Supplied records:
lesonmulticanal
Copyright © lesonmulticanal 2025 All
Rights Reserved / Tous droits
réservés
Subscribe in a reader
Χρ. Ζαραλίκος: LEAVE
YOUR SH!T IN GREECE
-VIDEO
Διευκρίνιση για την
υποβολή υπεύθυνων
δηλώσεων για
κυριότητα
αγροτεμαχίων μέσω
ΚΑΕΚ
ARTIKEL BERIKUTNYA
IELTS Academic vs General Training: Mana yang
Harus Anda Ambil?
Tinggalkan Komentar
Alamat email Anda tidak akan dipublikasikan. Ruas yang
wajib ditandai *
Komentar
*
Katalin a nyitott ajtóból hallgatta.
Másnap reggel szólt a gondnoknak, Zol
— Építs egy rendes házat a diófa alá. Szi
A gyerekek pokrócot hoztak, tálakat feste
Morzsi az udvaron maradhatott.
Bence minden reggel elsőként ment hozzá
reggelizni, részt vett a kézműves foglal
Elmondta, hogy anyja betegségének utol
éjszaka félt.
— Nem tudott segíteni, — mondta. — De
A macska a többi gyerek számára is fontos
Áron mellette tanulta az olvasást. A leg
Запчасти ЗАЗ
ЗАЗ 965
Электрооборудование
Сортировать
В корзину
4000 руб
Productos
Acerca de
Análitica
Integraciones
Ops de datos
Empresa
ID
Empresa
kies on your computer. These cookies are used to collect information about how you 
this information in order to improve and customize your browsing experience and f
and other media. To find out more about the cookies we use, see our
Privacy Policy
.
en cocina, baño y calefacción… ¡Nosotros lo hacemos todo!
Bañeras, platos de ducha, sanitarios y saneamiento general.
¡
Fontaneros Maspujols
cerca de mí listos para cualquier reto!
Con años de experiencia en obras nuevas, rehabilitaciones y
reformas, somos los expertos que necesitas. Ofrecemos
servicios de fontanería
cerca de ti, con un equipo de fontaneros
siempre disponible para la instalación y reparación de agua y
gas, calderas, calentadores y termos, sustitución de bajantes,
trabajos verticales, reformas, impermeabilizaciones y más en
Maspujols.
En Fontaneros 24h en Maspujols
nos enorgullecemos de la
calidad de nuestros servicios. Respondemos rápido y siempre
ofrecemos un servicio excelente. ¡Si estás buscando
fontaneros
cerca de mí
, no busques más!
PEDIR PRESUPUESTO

Exercise:
Look above and return each line of the records exactly, from the very first through the line with "Áron mellette tanulta az olvasást. A leg", both included.

Solution for this problem:
lesonmulticanal
Copyright © lesonmulticanal 2025 All
Rights Reserved / Tous droits
réservés
Subscribe in a reader
Χρ. Ζαραλίκος: LEAVE
YOUR SH!T IN GREECE
-VIDEO
Διευκρίνιση για την
υποβολή υπεύθυνων
δηλώσεων για
κυριότητα
αγροτεμαχίων μέσω
ΚΑΕΚ
ARTIKEL BERIKUTNYA
IELTS Academic vs General Training: Mana yang
Harus Anda Ambil?
Tinggalkan Komentar
Alamat email Anda tidak akan dipublikasikan. Ruas yang
wajib ditandai *
Komentar
*
Katalin a nyitott ajtóból hallgatta.
Másnap reggel szólt a gondnoknak, Zol
— Építs egy rendes házat a diófa alá. Szi
A gyerekek pokrócot hoztak, tálakat feste
Morzsi az udvaron maradhatott.
Bence minden reggel elsőként ment hozzá
reggelizni, részt vett a kézműves foglal
Elmondta, hogy anyja betegségének utol
éjszaka félt.
— Nem tudott segíteni, — mondta. — De
A macska a többi gyerek számára is fontos
Áron mellette tanulta az olvasást. A leg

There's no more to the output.